Lindorm is a NoSQL database based on the LSM-Tree storage architecture. Because it stores multiple versions of data and uses delete markers for deletions, the underlying storage does not maintain a real-time row count in the metadata. Obtaining an exact row count requires a full table scan, which can be time-consuming for large tables. If you only need an estimated row count, see How to count the number of rows in a table.

If a COUNT request includes conditions, the query time depends on the amount of table data that must be scanned to meet these conditions.
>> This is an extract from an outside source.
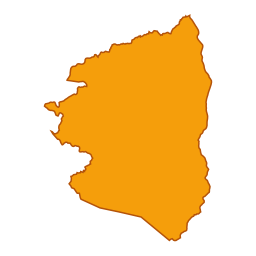 Castanheira, Mato Grosso, Brazil
{"feature_id": "56859067B36906842849375", "entity_name": "Castanheira", "entity_type": "district", "adm_level": 2, "iso_a3": "BRA", "parent_name": "Brazil", "parent_adm1": "Mato Grosso", "projection": "natural_earth1", "projection_center": [-58.652, -10.954], "detail": "fine", "context": "isolated", "style": "filled", "palette": "amber", "viewbox_px": 256, "rotation_deg": 0, "n_neighbors": 0, "source": "geoboundaries", "source_scale": "gbopen_adm2", "svg_char_len": 5680}
<svg xmlns="http://www.w3.org/2000/svg" viewBox="0 0 256 256"><path d="M67.3,79.4L67.1,80.3L67.9,80.4L78.9,82.0L79.7,81.7L81.5,81.6L82.3,81.4L83.5,81.5L84.5,82.1L85.2,82.6L85.8,83.3L86.4,84.2L86.8,85.1L86.7,86.5L85.6,86.3L84.5,86.1L82.8,87.1L81.8,87.0L80.8,87.3L79.9,87.2L79.0,86.8L78.2,87.4L77.5,88.4L77.6,90.6L77.3,92.0L77.2,93.3L76.1,94.4L75.3,94.5L74.2,94.1L72.5,95.0L71.0,95.9L69.1,96.9L68.0,97.7L67.1,98.4L65.3,99.5L64.6,100.1L63.8,100.9L61.3,101.7L60.1,101.9L59.1,102.6L59.3,104.2L59.3,105.7L59.1,106.5L58.4,107.2L57.5,106.9L56.1,105.5L55.5,103.8L54.9,102.4L54.1,102.0L53.3,102.2L52.4,102.5L51.1,102.2L50.2,102.3L49.0,103.1L45.5,103.9L44.9,104.8L44.5,106.2L46.4,107.7L47.5,108.4L48.0,109.2L48.6,109.7L49.3,110.0L50.4,110.4L51.7,110.4L52.7,110.6L54.0,111.0L54.8,112.0L55.3,113.1L55.6,114.1L56.0,115.1L57.0,115.6L58.0,116.0L58.7,114.7L59.1,113.7L59.5,113.0L60.6,112.8L61.7,113.6L62.6,114.1L63.0,115.1L63.3,116.1L62.3,117.1L61.9,118.1L61.4,118.8L61.5,119.7L61.9,120.7L61.6,121.5L61.0,122.5L60.6,123.5L59.9,124.4L59.2,125.3L58.9,126.4L58.8,127.4L58.9,128.6L59.3,130.3L58.6,130.9L57.7,132.8L56.5,133.2L55.7,133.8L54.6,133.8L53.7,133.4L53.0,132.6L52.3,131.8L51.4,131.4L53.0,134.0L57.6,139.2L58.7,139.3L59.6,139.9L60.3,141.1L60.7,142.4L61.4,143.7L62.2,144.8L63.0,144.5L63.7,143.8L64.3,143.0L65.0,142.7L65.8,142.2L67.0,142.3L67.8,143.1L69.0,143.1L70.2,143.3L71.4,145.2L72.3,146.1L73.2,146.4L74.0,146.3L74.8,145.6L75.8,145.7L77.1,146.2L78.4,146.3L79.5,147.2L79.7,148.4L79.2,151.0L79.8,151.8L80.7,151.9L82.9,151.6L84.0,152.0L85.6,151.6L87.0,152.6L88.0,153.2L89.1,153.4L90.7,154.4L91.2,155.2L91.7,156.6L92.2,157.5L92.7,158.1L92.1,158.9L91.5,160.3L90.2,161.4L90.4,162.3L90.1,163.3L90.6,163.9L88.7,165.1L88.0,165.3L87.4,165.8L86.6,166.0L85.9,166.4L84.9,167.1L85.8,168.8L85.6,169.8L84.6,170.4L84.5,171.3L83.5,170.6L83.0,172.4L80.7,171.5L80.4,172.7L78.2,173.0L77.1,172.6L76.5,174.2L73.6,174.7L72.3,176.0L70.9,176.4L71.4,178.3L71.1,181.2L69.1,183.8L70.9,186.0L71.6,187.7L74.1,188.7L76.5,192.3L77.2,193.2L79.4,193.3L80.3,197.7L81.0,199.2L100.0,207.9L118.9,211.9L132.0,214.9L141.1,217.0L169.4,240.4L170.6,239.3L172.2,238.7L173.6,240.2L174.8,240.6L176.1,240.4L177.0,239.8L178.6,238.9L179.7,238.1L180.4,237.8L180.2,235.2L181.2,233.3L183.0,232.3L184.1,231.5L185.8,230.9L186.6,230.3L186.9,228.6L186.8,227.2L186.9,226.3L187.1,224.7L187.1,223.2L187.7,222.3L188.6,220.5L189.8,219.4L190.4,218.5L192.4,216.6L193.5,216.3L194.1,215.5L194.3,214.7L195.9,214.8L196.8,213.9L197.6,214.0L198.4,213.9L199.1,213.4L199.9,212.4L200.7,211.9L200.4,210.8L200.3,209.9L200.1,209.0L199.8,208.1L199.9,207.2L200.3,206.2L200.9,205.4L201.6,204.9L202.5,203.8L203.1,203.3L203.7,202.8L204.2,202.1L204.1,200.6L203.1,199.3L202.9,197.8L203.5,196.9L204.8,196.4L207.2,194.1L207.8,193.4L209.2,192.3L209.4,191.3L209.4,189.7L209.8,188.1L210.0,186.6L209.2,184.5L208.3,183.0L207.3,180.4L206.3,179.7L205.3,178.6L205.1,177.7L205.7,176.6L206.7,175.4L207.1,174.5L207.2,173.3L207.4,172.0L208.6,169.3L206.9,167.0L206.4,165.9L206.7,163.2L206.4,162.1L205.7,160.7L205.4,159.5L204.8,157.9L204.1,157.1L203.3,156.3L201.3,154.7L200.7,152.7L200.2,149.6L199.8,148.9L199.2,148.3L198.8,147.2L198.7,145.5L198.9,143.8L198.8,142.5L199.0,141.3L198.1,140.1L198.7,138.8L199.4,137.6L199.9,136.8L200.5,134.6L202.2,133.3L202.7,132.6L203.2,131.0L203.6,130.3L205.9,128.6L206.6,127.2L206.8,126.3L207.0,125.5L207.0,123.9L207.0,122.7L207.1,121.1L207.5,118.8L207.6,116.8L207.6,116.0L207.3,114.6L206.4,111.3L206.2,109.3L206.4,108.1L206.2,106.8L206.2,105.0L206.3,104.0L206.0,102.3L206.6,98.8L207.2,96.7L207.8,94.9L208.1,93.4L208.9,90.9L209.7,88.7L211.0,84.7L211.5,82.2L211.4,80.7L210.5,79.1L209.6,77.8L209.1,77.1L208.8,75.7L207.6,73.8L206.1,72.3L205.4,71.2L205.0,70.3L204.3,68.1L204.0,65.8L203.3,63.5L202.1,61.1L202.0,60.1L202.1,58.9L202.4,57.6L202.2,56.5L201.6,55.2L201.2,54.5L201.0,53.5L201.2,52.1L202.0,49.5L202.6,47.7L202.8,46.0L202.5,44.8L198.5,40.1L197.8,39.0L197.3,37.8L197.2,36.9L197.4,35.7L198.1,34.8L198.6,33.8L198.7,32.8L198.6,31.7L198.4,30.7L198.0,29.7L196.3,26.8L195.8,26.2L195.1,25.0L192.2,20.3L191.6,19.5L190.5,18.4L189.9,17.5L189.6,16.3L189.7,15.4L187.1,16.7L186.3,16.8L185.8,16.0L185.2,17.0L183.0,17.3L182.6,18.1L181.7,18.9L181.2,19.9L180.4,19.8L180.1,21.0L179.4,22.0L179.3,23.9L177.6,25.3L176.8,25.6L176.0,26.1L175.5,27.1L174.6,27.5L174.0,28.3L173.1,28.7L172.2,30.2L171.3,32.2L171.0,33.6L170.2,33.8L169.3,33.3L168.5,33.1L168.0,32.5L167.1,32.5L166.0,33.1L164.4,33.6L163.5,33.5L162.8,33.7L162.3,35.0L161.5,34.8L160.7,35.3L160.0,34.4L158.9,33.5L158.3,32.6L157.7,32.1L157.3,31.2L154.8,30.8L154.1,30.7L153.5,31.3L152.9,32.0L152.5,32.7L151.6,32.9L150.2,32.7L149.1,31.7L148.8,32.7L148.6,33.8L147.1,33.8L146.0,34.8L144.8,34.6L143.8,35.1L142.8,36.0L142.1,36.5L141.2,36.5L140.4,35.9L140.2,36.9L139.1,36.1L138.1,36.7L137.5,37.6L136.4,37.4L135.4,37.8L134.7,38.3L134.2,39.1L133.2,39.6L132.0,40.1L131.7,42.3L131.0,43.4L129.9,43.4L129.0,43.7L127.8,43.3L126.7,43.7L126.0,43.5L125.1,44.1L124.1,43.8L123.1,43.4L122.6,44.0L121.9,44.1L121.2,43.9L120.4,44.4L119.3,44.9L118.2,44.7L117.2,45.0L116.0,44.5L115.3,44.1L114.0,44.0L113.1,44.6L112.3,44.7L112.0,45.5L111.7,46.3L110.9,47.4L110.7,48.6L109.8,49.5L109.7,50.8L109.0,52.1L107.9,51.9L106.8,51.8L105.8,51.3L105.1,51.5L104.2,52.3L103.3,52.4L102.4,52.5L101.3,52.1L100.7,52.6L99.7,54.6L98.3,55.8L98.0,57.1L97.2,56.4L96.5,55.2L95.7,54.6L94.7,54.8L94.1,56.5L93.1,57.0L92.1,57.0L91.1,57.7L89.8,58.2L87.1,58.1L85.9,58.5L85.2,59.5L85.0,61.1L84.7,62.4L83.7,63.6L82.2,64.2L81.1,64.2L79.1,63.8L78.1,63.8L77.2,64.2L76.4,65.4L75.1,66.3L73.6,66.3L72.6,66.5L71.9,67.0L70.9,68.3L70.6,69.7L70.4,71.5L70.2,72.8L70.2,73.7L70.2,74.6L69.9,75.5L69.5,76.4L68.7,77.5L68.1,78.5L67.3,79.4Z" fill="#f59e0b" stroke="#b45309" stroke-width="1.5"/></svg>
For example, SELECT count(*) FROM table WHERE channel = 'alipay' reads all rows that satisfy channel = 'alipay' to perform the count.

Data deletion

When you delete a row in a Lindorm wide table, the row is not immediately removed. Instead, a delete marker is created. The row is permanently deleted only after the system performs a COMPACTION operation. Before the data is permanently deleted, both the deleted data and the delete marker are read during queries and then filtered out. Therefore, a large number of delete operations increases the number of delete markers and degrades query performance. We recommend that you set a Time To Live (TTL) to have data expire automatically instead of deleting it directly. If your workload involves a large number of delete operations, you can shorten the COMPACTION period to quickly remove the deleted data and delete markers. For information about how to set the TTL and the COMPACTION period, see ALTER TABLE.
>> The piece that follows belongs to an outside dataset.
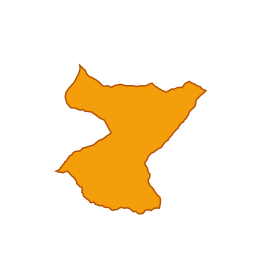 the district of Chang, Thimphu, Bhutan, rotated 134°
{"feature_id": "84629894B66092782557801", "entity_name": "Chang", "entity_type": "district", "adm_level": 2, "iso_a3": "BTN", "parent_name": "Bhutan", "parent_adm1": "Thimphu", "projection": "mercator", "projection_center": [89.678, 27.44], "detail": "fine", "context": "isolated", "style": "filled", "palette": "amber", "viewbox_px": 256, "rotation_deg": 134, "n_neighbors": 0, "source": "geoboundaries", "source_scale": "gbopen_adm2", "svg_char_len": 5397}
<svg xmlns="http://www.w3.org/2000/svg" viewBox="0 0 256 256"><g transform="rotate(134 128 128)"><path d="M163.9,49.8L163.2,50.2L161.1,51.5L160.2,52.1L158.3,53.6L156.3,55.8L156.2,56.1L155.7,57.1L155.8,58.9L155.8,60.5L155.3,63.2L155.2,64.7L154.4,66.8L154.1,69.0L154.2,71.7L154.0,72.6L153.0,75.1L152.9,75.3L152.7,75.8L152.5,76.3L151.9,76.7L151.3,77.2L150.6,77.7L149.7,77.9L148.8,78.0L147.8,78.6L146.7,79.6L145.9,80.2L145.9,82.0L145.1,83.9L143.8,85.5L143.0,87.4L142.7,89.3L142.1,90.8L141.7,91.4L141.2,91.9L140.1,92.0L138.3,92.1L136.3,92.8L134.8,93.4L133.5,93.8L131.7,93.7L130.3,93.7L128.2,93.1L127.2,92.6L125.6,92.5L123.9,92.1L121.4,91.6L119.3,90.7L118.7,90.6L117.7,90.7L115.8,91.1L114.5,91.3L113.1,91.4L111.7,91.4L110.6,91.3L109.2,90.7L108.3,90.9L107.5,91.6L106.9,91.6L105.8,91.4L103.5,91.5L102.3,91.6L100.7,91.8L98.8,92.2L98.2,92.0L97.9,92.0L97.4,92.1L96.1,92.1L94.3,91.9L93.2,92.0L91.4,92.6L89.1,92.8L88.2,93.2L87.1,93.1L86.6,92.8L85.7,92.5L85.1,92.6L84.6,92.5L83.8,92.8L83.4,93.0L82.8,93.2L82.1,93.1L81.6,93.0L81.2,92.9L80.7,92.7L80.1,92.8L79.7,93.0L78.9,93.5L77.8,93.5L76.7,93.8L75.0,94.5L74.0,95.0L73.5,95.1L72.1,95.3L71.4,95.2L70.8,95.0L70.1,95.2L69.7,95.1L68.7,94.8L68.1,95.0L67.5,95.1L66.9,95.1L66.5,95.1L65.9,95.0L64.9,95.5L63.6,96.2L62.4,97.1L61.6,97.8L60.6,98.3L58.9,98.5L58.2,98.6L57.5,98.4L55.8,98.4L54.0,98.4L48.8,97.8L47.0,97.8L47.5,99.3L48.1,100.6L48.7,102.7L48.1,103.8L48.2,104.8L48.9,106.1L49.4,107.3L49.8,108.5L50.0,110.2L50.3,110.8L51.0,112.3L51.3,113.3L51.6,114.4L51.8,116.2L53.5,116.8L56.0,117.7L56.4,117.8L57.8,117.6L58.9,117.5L60.0,117.3L60.8,117.2L61.1,117.1L61.4,117.2L62.0,118.2L63.4,119.4L64.5,120.5L65.6,120.9L66.2,121.1L66.6,121.2L67.8,121.5L68.6,122.6L69.0,123.2L70.0,123.7L70.6,123.9L72.1,124.3L72.8,124.5L73.5,124.7L74.7,125.2L75.1,125.4L75.4,125.5L76.0,125.8L76.3,127.5L76.5,127.8L77.2,129.0L77.5,130.3L77.8,131.8L78.3,133.4L78.4,135.4L78.5,135.7L79.3,137.8L79.2,139.4L79.0,141.7L80.6,142.8L81.3,143.1L82.2,143.3L83.0,143.5L84.9,144.5L85.9,145.2L86.8,145.9L88.1,147.3L89.2,148.6L91.0,149.5L91.6,150.2L92.0,150.6L92.3,150.9L92.6,151.2L92.7,151.5L93.2,152.1L94.5,154.5L95.5,155.1L96.1,155.7L96.5,156.3L97.2,156.8L97.6,157.3L98.6,157.9L98.6,158.3L99.2,159.2L100.0,160.4L100.4,161.2L101.1,162.3L101.5,163.1L101.8,163.9L102.3,164.1L103.0,164.4L104.9,165.9L105.6,166.4L106.1,166.7L106.9,167.2L108.4,167.5L109.8,168.1L110.1,168.4L110.8,169.0L110.9,170.4L111.6,171.7L112.8,172.8L114.1,173.6L114.9,174.7L115.1,175.5L115.3,176.1L115.2,177.3L115.2,179.2L115.2,179.6L115.1,180.2L115.3,182.6L115.6,184.3L115.8,185.3L115.9,185.6L116.2,186.8L116.4,187.6L116.6,188.1L116.6,189.0L116.7,189.3L116.9,189.6L117.5,190.1L117.6,191.0L117.8,192.2L117.9,192.8L117.9,194.1L117.4,196.2L117.1,196.8L116.7,197.6L116.2,198.7L116.3,199.0L116.4,199.5L116.4,203.6L116.4,206.2L118.5,203.7L123.1,201.2L129.5,199.3L132.8,198.4L139.5,198.2L145.3,197.4L149.4,194.6L152.5,189.4L153.3,183.4L150.5,180.0L148.4,174.9L146.4,173.6L145.9,172.5L145.8,170.4L144.2,168.8L142.9,166.7L141.9,165.9L141.7,163.8L140.9,159.9L140.6,155.7L139.7,153.0L138.8,150.5L140.0,146.6L141.4,142.3L141.6,141.8L141.9,140.7L142.2,140.0L142.6,138.5L142.8,137.6L143.1,136.7L144.0,136.7L147.2,137.5L151.7,138.2L153.2,138.4L155.1,139.2L155.9,139.6L157.0,140.2L158.9,140.5L160.8,140.7L163.1,140.9L163.8,140.9L164.6,141.3L165.5,141.8L166.1,142.1L167.2,142.7L168.8,143.6L169.8,144.2L170.7,144.6L172.4,145.5L173.2,146.3L174.5,146.7L175.3,146.4L176.7,146.5L178.6,147.1L179.9,148.4L180.8,149.1L181.9,149.7L183.6,150.2L185.5,150.0L186.4,149.8L188.3,150.5L190.3,150.4L192.0,150.0L193.8,149.6L194.5,149.5L195.4,149.7L196.2,149.9L197.1,149.4L198.3,149.2L199.2,149.5L199.9,149.4L200.6,149.0L201.8,148.6L202.8,149.1L203.7,148.8L205.1,148.5L206.4,148.6L208.1,149.2L209.0,149.7L208.5,148.5L208.2,148.0L207.9,147.5L207.7,147.1L207.5,146.8L206.9,146.2L206.4,145.7L206.1,145.3L205.9,144.8L205.8,144.4L205.7,144.0L205.5,143.8L205.1,143.6L204.4,143.3L203.7,143.0L202.9,142.6L202.1,142.2L201.0,141.6L201.0,141.1L201.1,140.5L201.1,139.9L201.2,139.3L201.2,138.7L201.3,138.2L201.3,137.6L201.4,137.0L201.4,136.4L201.5,135.8L201.5,135.2L201.5,134.8L201.4,134.2L201.3,133.7L201.2,132.9L201.3,132.3L201.4,131.7L201.5,131.1L201.6,130.6L201.7,130.1L201.8,129.6L201.9,129.0L202.1,128.4L202.2,127.9L202.6,127.4L203.0,127.0L203.4,126.4L203.5,125.8L203.5,125.4L203.5,124.9L203.4,124.3L203.4,123.9L203.4,123.4L203.6,122.7L203.7,122.3L203.5,121.8L203.3,121.1L202.6,120.2L203.0,119.3L203.7,118.9L205.4,117.0L206.3,116.4L206.6,114.2L207.6,113.3L207.8,112.2L207.8,110.4L207.3,106.5L207.3,104.9L207.7,103.1L207.4,102.7L205.0,101.1L204.9,100.4L205.3,99.5L205.6,98.3L204.8,97.4L204.4,96.0L204.1,95.2L203.3,94.1L202.6,93.6L201.5,92.3L201.4,92.0L201.5,91.4L201.5,90.6L200.6,89.0L200.3,88.5L198.9,87.0L198.3,85.7L198.5,84.2L198.4,83.3L198.0,82.0L195.7,80.4L194.0,79.1L193.3,78.8L192.3,78.8L190.8,78.4L190.0,77.8L189.2,76.9L188.6,75.8L188.3,74.9L187.3,74.2L186.6,73.8L186.2,73.3L185.6,72.5L185.1,71.5L184.8,70.6L184.5,69.7L184.6,69.1L184.5,68.1L184.7,66.5L184.1,65.7L183.5,65.3L183.0,64.7L182.6,64.1L182.5,63.5L182.5,61.8L182.1,60.6L181.9,60.1L181.5,59.7L180.5,59.4L180.0,58.8L179.7,58.3L179.5,58.0L178.6,58.0L177.5,58.0L176.6,58.2L176.0,58.2L174.9,58.4L174.3,58.0L173.9,57.5L173.0,57.1L172.4,55.9L171.7,54.6L171.3,54.0L170.6,54.0L169.0,53.7L168.3,53.4L167.1,53.1L166.6,52.7L166.2,52.1L165.5,51.5L164.5,50.8L163.9,49.8Z" fill="#f59e0b" stroke="#b45309" stroke-width="1.5"/></g></svg>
If a secondary index is used, when you update data in the primary table, the old data in the secondary index table is deleted and the new data is written. As a result, this process generates a large number of delete markers in the secondary index table. A high volume of updates to the primary table can degrade the query performance of the index table. You can shorten the COMPACTION operation cycle to reduce the impact of these delete markers.

Important

Shortening the COMPACTION operation cycle increases the system load. Configure this setting appropriately.

More information

  • LindormTable is built on the LSM-Tree storage architecture. If you are unfamiliar with features like multi-versioning, timestamps, and TTL, you may encounter unexpected results from write and query operations due to improper use. For help with such issues, see Common causes for unexpected query results.

  • When using wide tables, continuously monitor your instance's CPU, network, and disk usage to prevent performance degradation from insufficient resources. Also, note the number of files on the node, region sizes, and any compaction backlogs to ensure they do not exceed Lindorm's limits, which can affect write and query performance. For information about Lindorm's limits, see Quotas and limits, and for key metrics to monitor, see Best practices for monitoring and alerting.

  • For other common errors and their solutions, see Lindorm SQL FAQ.